# my ka24de itb project.........



## sage (Sep 28, 2004)

just a link to my project: gsxr1000 itb's on a ka24de. i was turbo, going NA for reasons obvious to those who love NA, incomprehensible for those who love FI.
http://www.club240.com/forums/showthread.php?s=&threadid=15633


----------



## 180SX-X (Sep 21, 2003)

pretty bad ass man, its nice to see sum1 taking sum initiative to make NA power on a KA..tell though, do you think that these will allow the KA to breathe enough air? they are from a motorcycle motor that displaces only 1000cc while the KA has 2400cc..but it interests me, keep us updated on how it goes...btw, i would get a second intake manifold for this just in case(if you dont already have a second)..


----------



## Drift Machine (Aug 22, 2004)

Sounds like an interesting setup. Though I wouldn't really say ditching the turbo setup will make you handle better.

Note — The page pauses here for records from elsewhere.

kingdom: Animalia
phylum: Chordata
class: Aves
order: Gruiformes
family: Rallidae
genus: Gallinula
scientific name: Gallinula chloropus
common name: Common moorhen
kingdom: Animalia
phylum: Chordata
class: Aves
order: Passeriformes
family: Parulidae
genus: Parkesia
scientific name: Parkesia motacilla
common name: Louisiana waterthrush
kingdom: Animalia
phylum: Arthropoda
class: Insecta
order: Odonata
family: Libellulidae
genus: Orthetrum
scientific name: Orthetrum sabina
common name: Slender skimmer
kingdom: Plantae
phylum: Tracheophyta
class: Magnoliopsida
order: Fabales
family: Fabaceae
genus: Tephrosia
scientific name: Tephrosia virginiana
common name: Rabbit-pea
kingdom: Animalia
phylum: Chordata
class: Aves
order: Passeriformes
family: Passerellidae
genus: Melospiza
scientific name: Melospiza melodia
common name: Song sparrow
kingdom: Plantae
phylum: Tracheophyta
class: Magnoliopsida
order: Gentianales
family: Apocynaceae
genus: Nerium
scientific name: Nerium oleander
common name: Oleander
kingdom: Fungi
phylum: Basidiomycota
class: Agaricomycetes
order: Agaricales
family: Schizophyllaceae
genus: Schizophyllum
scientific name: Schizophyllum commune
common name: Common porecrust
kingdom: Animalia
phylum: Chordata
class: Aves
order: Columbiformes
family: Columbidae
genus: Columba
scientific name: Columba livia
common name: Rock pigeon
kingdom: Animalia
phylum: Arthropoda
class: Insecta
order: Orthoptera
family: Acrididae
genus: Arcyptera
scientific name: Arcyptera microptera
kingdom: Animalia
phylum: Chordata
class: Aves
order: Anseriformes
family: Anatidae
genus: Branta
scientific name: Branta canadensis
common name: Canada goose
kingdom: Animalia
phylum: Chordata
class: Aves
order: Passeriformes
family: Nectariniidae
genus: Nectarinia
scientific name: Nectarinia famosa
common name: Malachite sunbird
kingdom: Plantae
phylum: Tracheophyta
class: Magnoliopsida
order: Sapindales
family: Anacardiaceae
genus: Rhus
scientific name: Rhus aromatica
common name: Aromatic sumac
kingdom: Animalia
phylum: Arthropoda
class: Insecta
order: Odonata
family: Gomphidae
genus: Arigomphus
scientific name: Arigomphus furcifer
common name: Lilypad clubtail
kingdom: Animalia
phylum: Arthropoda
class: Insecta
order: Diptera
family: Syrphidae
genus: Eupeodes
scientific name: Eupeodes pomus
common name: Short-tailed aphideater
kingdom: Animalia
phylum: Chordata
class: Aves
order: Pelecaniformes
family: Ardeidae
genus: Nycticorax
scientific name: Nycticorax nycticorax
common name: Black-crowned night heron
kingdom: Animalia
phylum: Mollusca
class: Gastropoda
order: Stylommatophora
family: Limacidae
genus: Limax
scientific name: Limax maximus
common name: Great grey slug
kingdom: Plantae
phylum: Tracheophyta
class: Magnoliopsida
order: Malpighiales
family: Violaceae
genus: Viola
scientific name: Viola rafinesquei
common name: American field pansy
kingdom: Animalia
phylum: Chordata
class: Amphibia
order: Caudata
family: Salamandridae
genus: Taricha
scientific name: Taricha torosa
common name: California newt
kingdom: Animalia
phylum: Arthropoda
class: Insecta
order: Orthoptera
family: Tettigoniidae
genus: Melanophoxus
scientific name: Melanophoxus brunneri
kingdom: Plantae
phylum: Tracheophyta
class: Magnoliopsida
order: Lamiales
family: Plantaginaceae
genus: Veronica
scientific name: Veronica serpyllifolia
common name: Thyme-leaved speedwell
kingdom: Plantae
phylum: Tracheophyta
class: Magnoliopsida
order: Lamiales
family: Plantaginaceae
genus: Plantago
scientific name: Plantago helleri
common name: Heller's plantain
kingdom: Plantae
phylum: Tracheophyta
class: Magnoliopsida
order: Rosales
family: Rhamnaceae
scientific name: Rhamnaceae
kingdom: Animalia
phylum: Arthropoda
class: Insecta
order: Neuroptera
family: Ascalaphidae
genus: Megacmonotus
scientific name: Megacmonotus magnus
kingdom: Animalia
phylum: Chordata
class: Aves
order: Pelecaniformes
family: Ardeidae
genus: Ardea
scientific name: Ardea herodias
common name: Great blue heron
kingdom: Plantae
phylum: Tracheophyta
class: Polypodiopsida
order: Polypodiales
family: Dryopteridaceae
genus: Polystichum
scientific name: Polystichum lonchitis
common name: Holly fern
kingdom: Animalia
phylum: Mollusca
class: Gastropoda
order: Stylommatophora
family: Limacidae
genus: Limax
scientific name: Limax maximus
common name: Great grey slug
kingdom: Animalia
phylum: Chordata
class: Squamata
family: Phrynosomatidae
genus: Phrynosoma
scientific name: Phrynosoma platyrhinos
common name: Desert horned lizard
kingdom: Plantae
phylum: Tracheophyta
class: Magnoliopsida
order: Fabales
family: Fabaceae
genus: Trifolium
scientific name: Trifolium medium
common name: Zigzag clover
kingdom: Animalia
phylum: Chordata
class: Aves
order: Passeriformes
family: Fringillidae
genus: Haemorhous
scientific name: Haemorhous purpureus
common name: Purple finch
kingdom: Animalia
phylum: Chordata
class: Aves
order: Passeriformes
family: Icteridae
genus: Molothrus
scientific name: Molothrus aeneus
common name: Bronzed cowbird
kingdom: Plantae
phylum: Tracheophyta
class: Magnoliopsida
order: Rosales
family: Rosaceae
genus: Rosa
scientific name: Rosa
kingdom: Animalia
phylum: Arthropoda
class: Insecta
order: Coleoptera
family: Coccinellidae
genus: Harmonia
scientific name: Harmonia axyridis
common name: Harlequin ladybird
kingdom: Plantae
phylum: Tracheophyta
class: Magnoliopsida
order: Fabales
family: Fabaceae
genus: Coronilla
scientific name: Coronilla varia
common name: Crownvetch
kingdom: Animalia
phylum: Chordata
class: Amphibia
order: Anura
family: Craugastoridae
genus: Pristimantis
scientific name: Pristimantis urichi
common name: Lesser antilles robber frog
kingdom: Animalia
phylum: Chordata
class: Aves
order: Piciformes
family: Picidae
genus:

I take it you are going high compression? If you are, and you don't know already, you can swap in SOHC pistons into the DE and raise the compression to 11.1 or 11.6 depending on whether they are from an 89 or 90. It's a cheap alternative to buying more pricey pistons, they are what I'm running in my spare KA.


----------



## sage (Sep 28, 2004)

they should flow plenty of air, people use these on honda's that make 200hp and more! pluse gsxr1000 makes like 160hp anyways, thats more than a stock ka24de makes lol.......right now im running low comp. forged pistons from my previous turbo setup, however i would like to upgrade my pistons......if what you say is true then that would be awesome, altho i know pistons are also nissan's weak point and would worry about running those pistons at such high combustion pressure and piston speed.......my limiter is 7500rpm (jwt ecu)


btw ditching the turbo setup has been the best thing for handling.......car used to understeer like a pig even with 205's front 195 rear.........on tein he with damping set equal. now with all that weight gone from front, it turns in like a monster! the only time the front comes unglued is trying to turn in, offcamber, going down hill...........hehhe.........
-sage


----------